ASIC has warned that scammers impersonating well-known domestic instos are swindling millions from Aussie investors.
ASIC has seen a rise in sophisticated bond investment scams, with criminals using “professional looking” fake prospectuses with unrealistically high returns to lure their victims. The scammers falsely state that the bonds are issued by “prominent financial services firms” before directing their targets to pay funds into a bank account – resulting in the funds potentially being permanently lost.
“Interest rates globally are currently extremely low, and expected to remain so for some time. If you see or receive offers of high yield bonds, they are either high-risk or they may simply be bogus and a scam,” said ASIC acting chair Karen Chester.
“Investors searching for income-generating investments are at risk of being duped into buying these imposter bonds. Any prospectus offering incredible returns in the today’s economic environment is likely to be just that: incredible. ASIC warns investors to be sceptical and make proper inquiries before investing.”
Ms Chester warned that the scams were raising “not thousands, but millions of dollars” and that it had become aware of two such operations targeting investors in Australia, as well as others in countries such as the UK.

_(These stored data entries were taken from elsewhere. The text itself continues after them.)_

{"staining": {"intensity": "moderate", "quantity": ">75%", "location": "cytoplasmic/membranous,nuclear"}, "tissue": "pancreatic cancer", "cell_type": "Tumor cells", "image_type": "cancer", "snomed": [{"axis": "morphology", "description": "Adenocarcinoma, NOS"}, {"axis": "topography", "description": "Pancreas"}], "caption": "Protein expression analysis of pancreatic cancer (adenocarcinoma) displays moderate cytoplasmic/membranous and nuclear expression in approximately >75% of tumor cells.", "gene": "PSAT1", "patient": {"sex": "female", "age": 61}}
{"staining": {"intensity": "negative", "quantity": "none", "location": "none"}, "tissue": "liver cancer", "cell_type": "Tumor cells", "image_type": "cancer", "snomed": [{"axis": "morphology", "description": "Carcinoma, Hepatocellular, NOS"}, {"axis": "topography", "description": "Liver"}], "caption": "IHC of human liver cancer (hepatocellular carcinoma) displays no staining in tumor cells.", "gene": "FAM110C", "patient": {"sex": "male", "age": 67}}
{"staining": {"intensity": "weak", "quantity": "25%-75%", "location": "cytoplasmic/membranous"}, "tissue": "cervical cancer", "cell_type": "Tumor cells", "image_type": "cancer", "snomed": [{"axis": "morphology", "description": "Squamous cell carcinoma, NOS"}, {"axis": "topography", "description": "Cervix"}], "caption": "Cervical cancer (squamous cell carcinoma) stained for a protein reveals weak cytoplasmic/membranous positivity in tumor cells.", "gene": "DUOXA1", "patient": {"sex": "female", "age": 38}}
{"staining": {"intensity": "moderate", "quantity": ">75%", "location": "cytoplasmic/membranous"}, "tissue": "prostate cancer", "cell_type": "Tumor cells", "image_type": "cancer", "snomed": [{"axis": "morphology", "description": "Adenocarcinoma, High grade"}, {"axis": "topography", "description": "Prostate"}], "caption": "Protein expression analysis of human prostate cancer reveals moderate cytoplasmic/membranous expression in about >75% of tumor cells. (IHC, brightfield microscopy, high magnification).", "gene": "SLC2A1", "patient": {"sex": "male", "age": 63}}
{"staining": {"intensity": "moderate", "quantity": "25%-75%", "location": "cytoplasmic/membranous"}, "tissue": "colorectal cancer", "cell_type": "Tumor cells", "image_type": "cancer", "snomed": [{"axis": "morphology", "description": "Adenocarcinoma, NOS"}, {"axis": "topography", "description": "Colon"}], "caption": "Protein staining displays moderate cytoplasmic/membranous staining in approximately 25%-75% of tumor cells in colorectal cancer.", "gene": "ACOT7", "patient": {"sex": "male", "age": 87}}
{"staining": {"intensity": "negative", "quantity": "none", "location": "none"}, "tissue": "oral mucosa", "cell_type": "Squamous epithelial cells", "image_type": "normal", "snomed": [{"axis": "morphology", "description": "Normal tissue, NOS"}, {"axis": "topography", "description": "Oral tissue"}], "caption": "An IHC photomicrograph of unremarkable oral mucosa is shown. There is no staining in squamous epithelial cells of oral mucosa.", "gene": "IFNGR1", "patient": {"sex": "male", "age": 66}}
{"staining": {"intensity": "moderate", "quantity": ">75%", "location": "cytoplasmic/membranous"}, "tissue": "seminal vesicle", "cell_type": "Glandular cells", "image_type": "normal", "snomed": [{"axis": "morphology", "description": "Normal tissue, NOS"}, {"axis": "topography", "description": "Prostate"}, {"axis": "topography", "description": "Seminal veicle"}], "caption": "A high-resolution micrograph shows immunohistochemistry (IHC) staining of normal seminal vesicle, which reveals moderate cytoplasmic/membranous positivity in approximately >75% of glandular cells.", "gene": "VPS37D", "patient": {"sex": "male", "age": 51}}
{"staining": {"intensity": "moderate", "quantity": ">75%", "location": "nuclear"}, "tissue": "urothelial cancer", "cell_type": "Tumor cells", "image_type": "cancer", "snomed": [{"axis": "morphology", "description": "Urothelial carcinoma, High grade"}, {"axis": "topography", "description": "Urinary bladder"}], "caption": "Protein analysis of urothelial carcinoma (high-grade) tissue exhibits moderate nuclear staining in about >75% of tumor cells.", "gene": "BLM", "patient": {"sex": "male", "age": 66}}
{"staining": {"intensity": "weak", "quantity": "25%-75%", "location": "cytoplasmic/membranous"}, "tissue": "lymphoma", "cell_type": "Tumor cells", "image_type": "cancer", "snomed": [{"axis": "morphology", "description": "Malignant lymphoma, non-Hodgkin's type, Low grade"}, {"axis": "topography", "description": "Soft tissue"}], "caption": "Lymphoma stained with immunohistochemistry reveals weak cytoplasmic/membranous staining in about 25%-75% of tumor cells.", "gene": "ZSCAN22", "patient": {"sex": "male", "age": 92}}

“Ensuring investment products are true-to-label is front and centre for ASIC. While ‘true to label’ covers all aspects of the investment product being offered, the foundation stone is basic truthfulness, and none more so than that the product issuer is actually who they say they are. This conduct is beyond not being true-to-label; it’s bogus-to-label,” Ms Chester said.
IFM Investors recently warned that an imposter group was attempting to gather personal information from the public by soliciting interest in a bogus “high yield fixed rate corporate bond”. The incident was reported to the Australian Cyber Security Centre.